Today, I want to introduce a topic that bemuses me, somewhat bewilders me, and ultimately, bewilders me: internet trolls.
When I first got on ‘the nets’ more than a decade ago, I had a free AOL credit thing, so I used it. I logged in as Asiangrrl (yes, I stick to a name once I pick one), and in one of the chat rooms, this irate woman (I’m assuming by her name) started ranting at me about how sly Chinks are. I left that room to go to another room, and she followed me, telling me I couldn’t get away from her. Well, yeah, I could–I logged off.
That was my introduction to the wonderful world of internet trolls, but it did not deter me from soldering on.
In the beginning, I only frequented sites to get news. I rarely read comments because, quite frankly, most of them were written poorly and showed a lack of thought. This was before I had discovered any political blogs, let me add, so it’s not even like I had to deal with any fundies. Whenever I did delve into the comments, however, I noticed that there was always one or two people who made incendiary comments which would get everyone else on the site upset.
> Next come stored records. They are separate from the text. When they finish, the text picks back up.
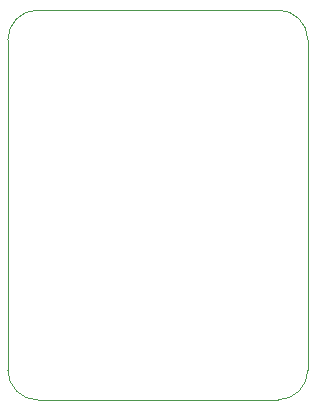
<source format=gbr>
%TF.GenerationSoftware,KiCad,Pcbnew,(5.1.6)-1*%
%TF.CreationDate,2020-06-22T18:51:59+05:30*%
%TF.ProjectId,STM8-Dev-Board-STM8S003F3P6,53544d38-2d44-4657-962d-426f6172642d,rev?*%
%TF.SameCoordinates,Original*%
%TF.FileFunction,Profile,NP*%
%FSLAX46Y46*%
G04 Gerber Fmt 4.6, Leading zero omitted, Abs format (unit mm)*
G04 Created by KiCad (PCBNEW (5.1.6)-1) date 2020-06-22 18:51:59*
%MOMM*%
%LPD*%
G01*
G04 APERTURE LIST*
%TA.AperFunction,Profile*%
%ADD10C,0.050000*%
%TD*%
G04 APERTURE END LIST*
D10*
X76200000Y-149860000D02*
G75*
G02*
X73660000Y-152400000I-2540000J0D01*
G01*
X53340000Y-152400000D02*
G75*
G02*
X50800000Y-149860000I0J2540000D01*
G01*
X73660000Y-119380000D02*
G75*
G02*
X76200000Y-121920000I0J-2540000D01*
G01*
X50800000Y-121920000D02*
G75*
G02*
X53340000Y-119380000I2540000J0D01*
G01*
X50800000Y-121920000D02*
X50800000Y-121920000D01*
X76200000Y-121920000D02*
X76200000Y-121920000D01*
X73660000Y-152400000D02*
X53340000Y-152400000D01*
X76200000Y-121920000D02*
X76200000Y-149860000D01*
X53340000Y-119380000D02*
X73660000Y-119380000D01*
X50800000Y-149860000D02*
X50800000Y-121920000D01*
M02*

</source>
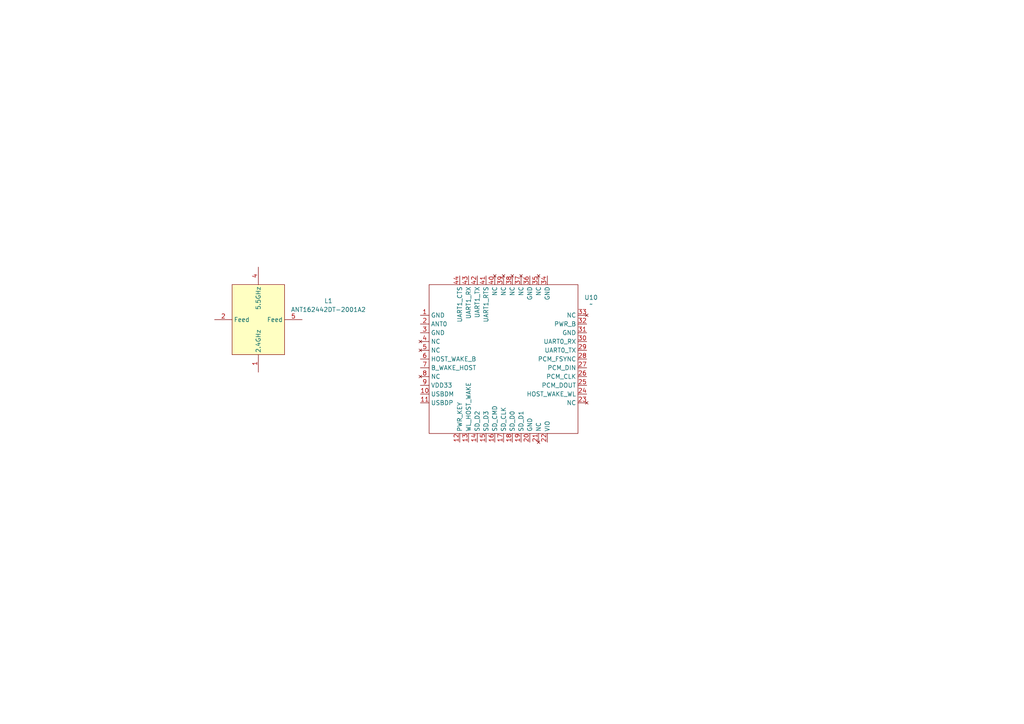
<source format=kicad_sch>
(kicad_sch
	(version 20250114)
	(generator "eeschema")
	(generator_version "9.0")
	(uuid "d5b61900-1a76-4ddf-818b-b450aa23f023")
	(paper "A4")
	(title_block
		(date "2025-02-20")
		(rev "V0.1")
		(company "Matthew Spotten")
	)
	
	(symbol
		(lib_id "M8800DS2-40:M8800DS2-40")
		(at 146.05 104.14 0)
		(unit 1)
		(exclude_from_sim no)
		(in_bom yes)
		(on_board yes)
		(dnp no)
		(fields_autoplaced yes)
		(uuid "2b758def-b038-4070-a5b3-49b4a3def325")
		(property "Reference" "U10"
			(at 171.45 86.2898 0)
			(effects
				(font
					(size 1.27 1.27)
				)
			)
		)
		(property "Value" "~"
			(at 171.45 88.1949 0)
			(effects
				(font
					(size 1.27 1.27)
				)
			)
		)
		(property "Footprint" "M8800DS2-40:M8800DS2-40"
			(at 143.256 99.568 0)
			(effects
				(font
					(size 1.27 1.27)
				)
				(hide yes)
			)
		)
		(property "Datasheet" "part datasheets/AIC8800D80_DataSheet_v0.1.pdf"
			(at 146.05 104.14 0)
			(effects
				(font
					(size 1.27 1.27)
				)
				(hide yes)
			)
		)
		(property "Description" "Wifi&Bt"
			(at 146.05 104.14 0)
			(effects
				(font
					(size 1.27 1.27)
				)
				(hide yes)
			)
		)
		(pin "8"
			(uuid "a8ff7b15-7043-4e91-a37e-2393514da38b")
		)
		(pin "9"
			(uuid "8ee4cb39-a27d-48f2-aa6e-09b27cddae20")
		)
		(pin "43"
			(uuid "775db881-066a-494a-af79-acde86ce0a01")
		)
		(pin "44"
			(uuid "62543a67-7c1d-4dfd-8be9-68d8d13e7704")
		)
		(pin "5"
			(uuid "78791097-a7af-47b7-a005-bb5b3f5211db")
		)
		(pin "2"
			(uuid "981c5117-7342-46c2-816c-a37c42ff94b8")
		)
		(pin "19"
			(uuid "5cf8feb5-1d11-4484-b073-90d5c54d7015")
		)
		(pin "40"
			(uuid "b94ac69c-169d-44fc-96aa-34f53f23d077")
		)
		(pin "14"
			(uuid "7bdfdd0b-8a0b-4b15-a80b-e795a64ccef8")
		)
		(pin "1"
			(uuid "b1677a75-89cd-4675-8a4a-36731dbe6320")
		)
		(pin "4"
			(uuid "8706e158-e730-41b2-a1d4-b809fc6f21a3")
		)
		(pin "10"
			(uuid "a3d5fe73-89c8-4f56-b177-99a0c89c5710")
		)
		(pin "6"
			(uuid "a958b8b3-1572-458a-a388-eb4f7fa6d9ed")
		)
		(pin "3"
			(uuid "013d0799-633c-40d2-a5e4-6fc971f77b99")
		)
		(pin "13"
			(uuid "cad25944-bcc3-4b70-a772-420f15f308af")
		)
		(pin "12"
			(uuid "09a0f0bf-53fa-4f92-9a3b-a4cdfd484dcb")
		)
		(pin "42"
			(uuid "ea0bc13b-b639-4e62-a412-4ce8aa76e5e3")
		)
		(pin "7"
			(uuid "7ebb855d-ce2b-4f1e-b1ad-6882f74d2853")
		)
		(pin "11"
			(uuid "f8e3377e-06a3-4873-b802-09d0813630d3")
		)
		(pin "41"
			(uuid "02da39d2-4079-4977-89b2-c8dca464d8c0")
		)
		(pin "15"
			(uuid "88fa9c89-6b83-4fa5-b8db-01db8fd1e126")
		)
		(pin "16"
			(uuid "5dfe74e6-ab00-414c-8ff6-43ba6cff93d3")
		)
		(pin "39"
			(uuid "156628bc-1d64-4060-964b-1f5c7842265c")
		)
		(pin "17"
			(uuid "fe7024b4-18c3-42df-b57f-b112ecbc53b6")
		)
		(pin "38"
			(uuid "32401616-d09a-4f7e-a29e-6608c5ff1727")
		)
		(pin "18"
			(uuid "81517525-0321-47a9-a219-d348b2073963")
		)
		(pin "37"
			(uuid "9f1169a9-53d3-4645-a271-a6ddd7e811b0")
		)
		(pin "28"
			(uuid "5f6ae031-ea97-4038-8291-91bcf0d73c5c")
		)
		(pin "33"
			(uuid "424a6a4e-ba1d-47b8-8ac1-6da40a57fcbe")
		)
		(pin "31"
			(uuid "e4c5d24f-b5a8-46f7-993b-568e7ebe6e85")
		)
		(pin "27"
			(uuid "7e43e2a2-f0f6-483c-8b95-cc9d964accde")
		)
		(pin "24"
			(uuid "f3a4b67a-c545-419a-b02d-28c7638e8f26")
		)
		(pin "20"
			(uuid "cf2dbf82-83e7-4042-a8be-759266e218c8")
		)
		(pin "35"
			(uuid "d43f717e-d114-439f-86d1-1a706f4e41a4")
		)
		(pin "32"
			(uuid "64dd99fb-58f4-4bb0-b1b6-ceeb1a3fa507")
		)
		(pin "34"
			(uuid "2e72af4d-50fc-4568-b496-2f3af1e92de7")
		)
		(pin "36"
			(uuid "5b22d0d1-cbab-4ccc-a48e-9fdfb10ab90d")
		)
		(pin "22"
			(uuid "421c0753-37fe-447d-ab05-7b0eaa66d461")
		)
		(pin "29"
			(uuid "9be29d7f-eacb-4f9f-86f6-ddf6c969a77d")
		)
		(pin "21"
			(uuid "45d41f4f-30da-4af9-8643-e92361f07c5c")
		)
		(pin "25"
			(uuid "4350f4a6-0875-47f8-a6f6-14ed4d1447b4")
		)
		(pin "23"
			(uuid "38738456-799d-48ce-a30e-2704896abe49")
		)
		(pin "30"
			(uuid "2f9f7f52-beed-4f5d-b314-7254fc52ddb1")
		)
		(pin "26"
			(uuid "be72cbd7-4e12-471a-bb00-8bed00a55b05")
		)
		(instances
			(project ""
				(path "/7c37bdb5-94b0-4567-b5ec-a879db855389/bb518e39-315f-4fac-931f-ad14a14e5ca9"
					(reference "U10")
					(unit 1)
				)
			)
		)
	)
	(symbol
		(lib_id "easyeda2kicad:ANT162442DT-2001A2")
		(at 74.93 92.71 90)
		(unit 1)
		(exclude_from_sim no)
		(in_bom yes)
		(on_board yes)
		(dnp no)
		(fields_autoplaced yes)
		(uuid "76edff49-eeb4-48d9-b58b-ed5dab1d08f8")
		(property "Reference" "L1"
			(at 95.25 87.2646 90)
			(effects
				(font
					(size 1.27 1.27)
				)
			)
		)
		(property "Value" "ANT162442DT-2001A2"
			(at 95.25 89.8046 90)
			(effects
				(font
					(size 1.27 1.27)
				)
			)
		)
		(property "Footprint" "easyeda2kicad:ANT-SMD_6P-L1.6-W0.8-L"
			(at 95.25 92.71 0)
			(effects
				(font
					(size 1.27 1.27)
				)
				(hide yes)
			)
		)
		(property "Datasheet" "https://lcsc.com/product-detail/Pre-ordered-Products_TDK_ANT162442DT-2001A2_TDK-ANT162442DT-2001A2_C531339.html"
			(at 97.79 92.71 0)
			(effects
				(font
					(size 1.27 1.27)
				)
				(hide yes)
			)
		)
		(property "Description" ""
			(at 74.93 92.71 0)
			(effects
				(font
					(size 1.27 1.27)
				)
				(hide yes)
			)
		)
		(property "LCSC Part" "C531339"
			(at 100.33 92.71 0)
			(effects
				(font
					(size 1.27 1.27)
				)
				(hide yes)
			)
		)
		(pin "1"
			(uuid "a27b09be-9cc4-4e06-802d-803bb0769067")
		)
		(pin "2"
			(uuid "c1a7fba5-0931-4b5e-a33c-7e6acefd3de3")
		)
		(pin "5"
			(uuid "1bf9d6b6-3558-4e48-98c2-544afe00650f")
		)
		(pin "4"
			(uuid "b39bdb0a-712f-4602-bf2a-89d0409067ef")
		)
		(instances
			(project ""
				(path "/7c37bdb5-94b0-4567-b5ec-a879db855389/bb518e39-315f-4fac-931f-ad14a14e5ca9"
					(reference "L1")
					(unit 1)
				)
			)
		)
	)
)

</source>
This is so common, there’s a term for it: flaming. It seems that’s what trolls do–flame.
I ignored them for the most part because that’s what you do with trolls. Ignore them, deprive them of their fun, and they most likely will move on. It’s pretty clear-cut when someone is simply trying to ignite passions. That person isn’t worth a mention, so ignoring him/her is your best bet.
However, once I actually started visiting forums and political blogs, I realized that there are several different kinds of trolls, and it’s not always easy to differentiate them from regular commenters. For example, there was one person on one of the queer political blogs I read who kept defending the Catholic church. At first blush, it seemed like the commenter was simply a devout Catholic and a bit misguided. The more s/he posted, however, it was clear that s/he was simultaneously trying to slam queers and defend the Catholic hierarchy at the same time. I have no idea if this poster was queer, but I soon stopped reading anything s/he posted, and I didn’t respond.
Then, there is the person who goes on a blog simply to deride the people who are reading it. Again, this happens commonly on political blogs. While ninety-five percent of the posters will have thoughtful comments, there’s always the idiot who says something like, “You are all commie-fascist pinkies who want to make us a Muslim country!” Or, “All you do on this site is talk about how bad W. was. He’s gone. Why can’t you get over it?”
Now, while it might be tempting to respond to these idiots, it’s pointless. Their ingrained sense of righteousness wrapped around their unending need for attention will only continue to grow if they get a response. Again, it’s better to pretend they aren’t even there, but it’s not easy to do. It’s amazing how one or two of these commenters can really drag a forum down. In that way, I actually approve of sites that say straight out, we will ban you if we think you are a troll. It’s often best to lance these boils in order to get rid of the poison.
The next type of troll is a bit more complicated. I have actually come across this dilemma in my blog. Why? I posted a movie review, and I lauded the equal-opportunity male full-frontal nudity. It was a throw-away paragraph, but a guy had issue with it. He maintained that there was more full-frontal nudity of males than females in mainstream media. He also said that if I were a woman, I probably didn’t care. I am paraphrasing, of course, but you can read it for yourself here. Why did I post his comment? Well after I thought about it, I decided to give him the benefit of the doubt. I posted a reply, some of my friends posted as well, and I thought that was all there was to it.
Unfortunately, no. Another guy wrote in to rant about how life is so unfair to men. He started with the same topic, but he quickly veered into ‘women are teh evil’ and ‘beware of teh vagina’ terrority. Still, I hesitated because he had one semi-tangential valid point. In the end, though, it wasn’t enough to redeem his rant, and it really had nothing to do with the topic at hand. So, I deleted the comment.
Was the latter guy a troll in the pure sense of the word? Maybe, maybe not. However, trollish-ness is in the eye of the beholder, and he was trollish enough that I didn’t want to post his comment. As for the original guy, he just responded again tonight. His post was more civil in tone, and he made some interesting hypotheses. So, it seems, he was not a troll after all. Or rather, he’s a tolerable troll. His intent may have been to stir me up and get attention, or he may really have wanted to authentically debate the issues. I still find it interesting that he chose to fight over 119 words out of a review that contains 1070 words, a paragraph that was, at best, tangential to the review, and that’s why I think there are gray areas to the whole troll business. Even if this guy is not a troll, his first comment was trollish, and he showed a desire to tell me what I can and can’t write on MY blog.
In the end, I probably will err on the side of posting comments that I am not sure are troll-free rather than simply delete them, but I have a hunch this may change in time. Part of the reason I blog is because it’s fun for me. It’s not fun to feed the trolls. No more words for you!
P.S. I was going to write a whole other section about how Rush Limbaugh is the ultimate troll, but I don’t feel like it.